Problem to work on:
Render the source text of every row below as a numbered list, one item per line, skipping blank lines. Leave the pictures out of your answer.
————
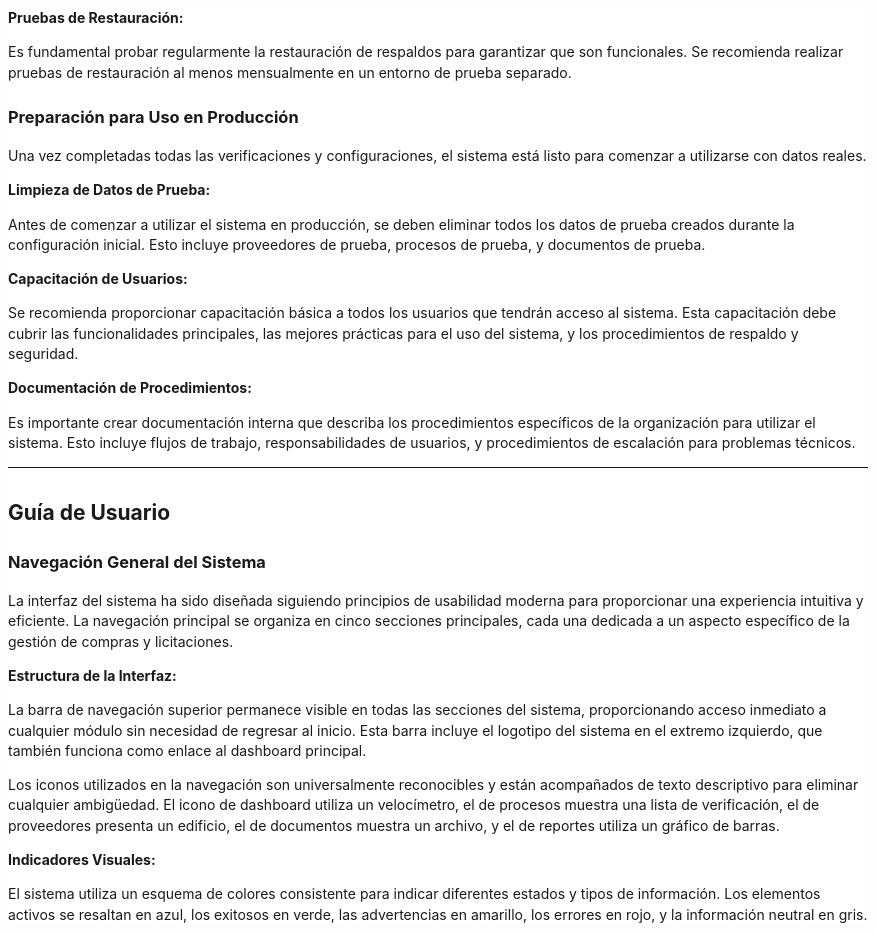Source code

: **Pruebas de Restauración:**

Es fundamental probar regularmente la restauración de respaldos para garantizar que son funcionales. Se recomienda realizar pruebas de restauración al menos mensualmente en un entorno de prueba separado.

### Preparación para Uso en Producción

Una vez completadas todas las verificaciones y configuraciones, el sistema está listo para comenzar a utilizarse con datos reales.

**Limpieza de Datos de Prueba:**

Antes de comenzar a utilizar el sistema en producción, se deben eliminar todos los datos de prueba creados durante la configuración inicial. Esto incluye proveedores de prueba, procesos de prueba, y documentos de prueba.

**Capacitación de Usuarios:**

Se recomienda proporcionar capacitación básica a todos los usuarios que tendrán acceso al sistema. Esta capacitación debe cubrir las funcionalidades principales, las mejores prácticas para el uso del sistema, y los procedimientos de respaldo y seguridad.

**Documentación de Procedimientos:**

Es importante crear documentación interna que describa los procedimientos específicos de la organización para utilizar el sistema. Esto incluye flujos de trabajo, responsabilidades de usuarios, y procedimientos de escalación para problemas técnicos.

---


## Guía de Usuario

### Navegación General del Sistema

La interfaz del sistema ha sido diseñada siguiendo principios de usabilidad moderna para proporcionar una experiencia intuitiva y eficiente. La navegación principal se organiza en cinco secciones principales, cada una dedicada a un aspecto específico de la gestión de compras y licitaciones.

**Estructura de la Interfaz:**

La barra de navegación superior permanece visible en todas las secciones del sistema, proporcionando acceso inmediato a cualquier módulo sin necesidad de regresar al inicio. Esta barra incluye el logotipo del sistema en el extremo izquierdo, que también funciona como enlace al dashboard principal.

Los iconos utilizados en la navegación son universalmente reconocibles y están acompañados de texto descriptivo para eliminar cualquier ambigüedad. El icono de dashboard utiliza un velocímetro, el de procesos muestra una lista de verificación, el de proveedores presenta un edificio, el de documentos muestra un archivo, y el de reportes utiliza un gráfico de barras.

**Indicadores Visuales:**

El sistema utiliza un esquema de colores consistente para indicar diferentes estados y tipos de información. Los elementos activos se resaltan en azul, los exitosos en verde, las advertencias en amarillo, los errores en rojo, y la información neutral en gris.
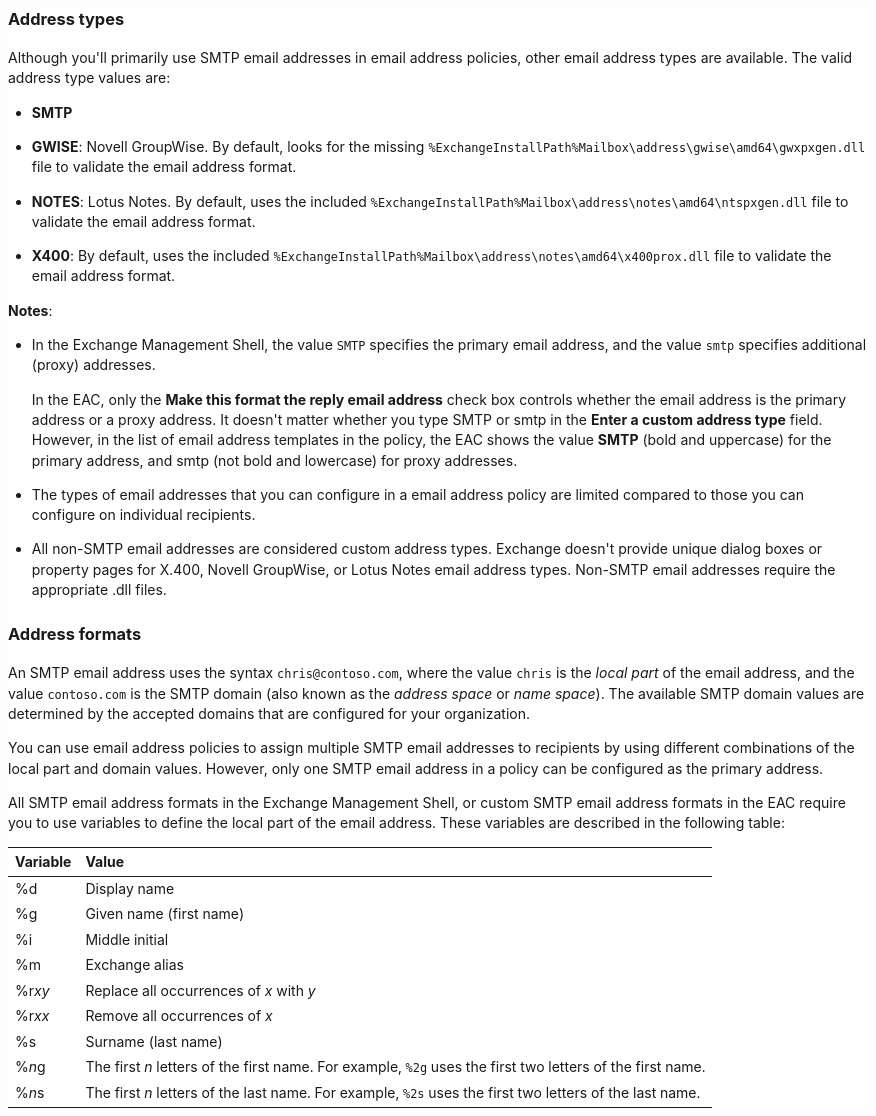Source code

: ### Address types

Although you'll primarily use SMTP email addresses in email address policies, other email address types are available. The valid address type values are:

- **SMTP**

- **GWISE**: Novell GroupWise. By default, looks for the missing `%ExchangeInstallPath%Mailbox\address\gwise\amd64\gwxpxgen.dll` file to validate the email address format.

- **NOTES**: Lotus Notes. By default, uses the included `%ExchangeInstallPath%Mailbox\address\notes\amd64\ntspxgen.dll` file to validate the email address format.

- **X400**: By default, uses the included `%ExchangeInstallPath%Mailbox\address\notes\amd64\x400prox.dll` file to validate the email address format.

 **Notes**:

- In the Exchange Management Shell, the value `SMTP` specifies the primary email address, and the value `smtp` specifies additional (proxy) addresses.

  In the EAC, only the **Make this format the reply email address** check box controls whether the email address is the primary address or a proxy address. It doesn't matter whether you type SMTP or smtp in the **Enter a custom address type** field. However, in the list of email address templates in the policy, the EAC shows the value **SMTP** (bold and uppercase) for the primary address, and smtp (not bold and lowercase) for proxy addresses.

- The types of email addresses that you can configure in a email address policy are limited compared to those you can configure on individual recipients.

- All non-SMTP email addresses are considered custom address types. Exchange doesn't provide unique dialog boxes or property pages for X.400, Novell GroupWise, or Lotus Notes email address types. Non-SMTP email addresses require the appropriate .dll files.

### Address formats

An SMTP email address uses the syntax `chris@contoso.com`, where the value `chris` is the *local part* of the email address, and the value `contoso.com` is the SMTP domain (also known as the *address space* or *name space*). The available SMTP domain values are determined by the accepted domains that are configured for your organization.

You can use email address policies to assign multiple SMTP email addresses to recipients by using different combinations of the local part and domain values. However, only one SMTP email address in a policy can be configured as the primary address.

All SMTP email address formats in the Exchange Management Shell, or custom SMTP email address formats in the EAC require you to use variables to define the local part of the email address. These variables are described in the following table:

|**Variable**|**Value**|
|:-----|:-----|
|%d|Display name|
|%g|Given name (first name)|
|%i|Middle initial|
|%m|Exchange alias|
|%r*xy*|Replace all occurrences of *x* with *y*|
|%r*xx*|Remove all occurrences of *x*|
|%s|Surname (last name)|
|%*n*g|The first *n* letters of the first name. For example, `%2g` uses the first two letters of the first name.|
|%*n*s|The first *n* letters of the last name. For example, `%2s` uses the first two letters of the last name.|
————
Task output:
1. Source code
2. : **Pruebas de Restauración:**
3. Es fundamental probar regularmente la restauración de respaldos para garantizar que son funcionales. Se recomienda realizar pruebas de restauración al menos mensualmente en un entorno de prueba separado.
4. ### Preparación para Uso en Producción
5. Una vez completadas todas las verificaciones y configuraciones, el sistema está listo para comenzar a utilizarse con datos reales.
6. **Limpieza de Datos de Prueba:**
7. Antes de comenzar a utilizar el sistema en producción, se deben eliminar todos los datos de prueba creados durante la configuración inicial. Esto incluye proveedores de prueba, procesos de prueba, y documentos de prueba.
8. **Capacitación de Usuarios:**
9. Se recomienda proporcionar capacitación básica a todos los usuarios que tendrán acceso al sistema. Esta capacitación debe cubrir las funcionalidades principales, las mejores prácticas para el uso del sistema, y los procedimientos de respaldo y seguridad.
10. **Documentación de Procedimientos:**
11. Es importante crear documentación interna que describa los procedimientos específicos de la organización para utilizar el sistema. Esto incluye flujos de trabajo, responsabilidades de usuarios, y procedimientos de escalación para problemas técnicos.
12. ---
13. ## Guía de Usuario
14. ### Navegación General del Sistema
15. La interfaz del sistema ha sido diseñada siguiendo principios de usabilidad moderna para proporcionar una experiencia intuitiva y eficiente. La navegación principal se organiza en cinco secciones principales, cada una dedicada a un aspecto específico de la gestión de compras y licitaciones.
16. **Estructura de la Interfaz:**
17. La barra de navegación superior permanece visible en todas las secciones del sistema, proporcionando acceso inmediato a cualquier módulo sin necesidad de regresar al inicio. Esta barra incluye el logotipo del sistema en el extremo izquierdo, que también funciona como enlace al dashboard principal.
18. Los iconos utilizados en la navegación son universalmente reconocibles y están acompañados de texto descriptivo para eliminar cualquier ambigüedad. El icono de dashboard utiliza un velocímetro, el de procesos muestra una lista de verificación, el de proveedores presenta un edificio, el de documentos muestra un archivo, y el de reportes utiliza un gráfico de barras.
19. **Indicadores Visuales:**
20. El sistema utiliza un esquema de colores consistente para indicar diferentes estados y tipos de información. Los elementos activos se resaltan en azul, los exitosos en verde, las advertencias en amarillo, los errores en rojo, y la información neutral en gris.
21. Source code
22. : ### Address types
23. Although you'll primarily use SMTP email addresses in email address policies, other email address types are available. The valid address type values are:
24. - **SMTP**
25. - **GWISE**: Novell GroupWise. By default, looks for the missing `%ExchangeInstallPath%Mailbox\address\gwise\amd64\gwxpxgen.dll` file to validate the email address format.
26. - **NOTES**: Lotus Notes. By default, uses the included `%ExchangeInstallPath%Mailbox\address\notes\amd64\ntspxgen.dll` file to validate the email address format.
27. - **X400**: By default, uses the included `%ExchangeInstallPath%Mailbox\address\notes\amd64\x400prox.dll` file to validate the email address format.
28.  **Notes**:
29. - In the Exchange Management Shell, the value `SMTP` specifies the primary email address, and the value `smtp` specifies additional (proxy) addresses.
30.   In the EAC, only the **Make this format the reply email address** check box controls whether the email address is the primary address or a proxy address. It doesn't matter whether you type SMTP or smtp in the **Enter a custom address type** field. However, in the list of email address templates in the policy, the EAC shows the value **SMTP** (bold and uppercase) for the primary address, and smtp (not bold and lowercase) for proxy addresses.
31. - The types of email addresses that you can configure in a email address policy are limited compared to those you can configure on individual recipients.
32. - All non-SMTP email addresses are considered custom address types. Exchange doesn't provide unique dialog boxes or property pages for X.400, Novell GroupWise, or Lotus Notes email address types. Non-SMTP email addresses require the appropriate .dll files.
33. ### Address formats
34. An SMTP email address uses the syntax `chris@contoso.com`, where the value `chris` is the *local part* of the email address, and the value `contoso.com` is the SMTP domain (also known as the *address space* or *name space*). The available SMTP domain values are determined by the accepted domains that are configured for your organization.
35. You can use email address policies to assign multiple SMTP email addresses to recipients by using different combinations of the local part and domain values. However, only one SMTP email address in a policy can be configured as the primary address.
36. All SMTP email address formats in the Exchange Management Shell, or custom SMTP email address formats in the EAC require you to use variables to define the local part of the email address. These variables are described in the following table:
37. |**Variable**|**Value**|
38. |:-----|:-----|
39. |%d|Display name|
40. |%g|Given name (first name)|
41. |%i|Middle initial|
42. |%m|Exchange alias|
43. |%r*xy*|Replace all occurrences of *x* with *y*|
44. |%r*xx*|Remove all occurrences of *x*|
45. |%s|Surname (last name)|
46. |%*n*g|The first *n* letters of the first name. For example, `%2g` uses the first two letters of the first name.|
47. |%*n*s|The first *n* letters of the last name. For example, `%2s` uses the first two letters of the last name.|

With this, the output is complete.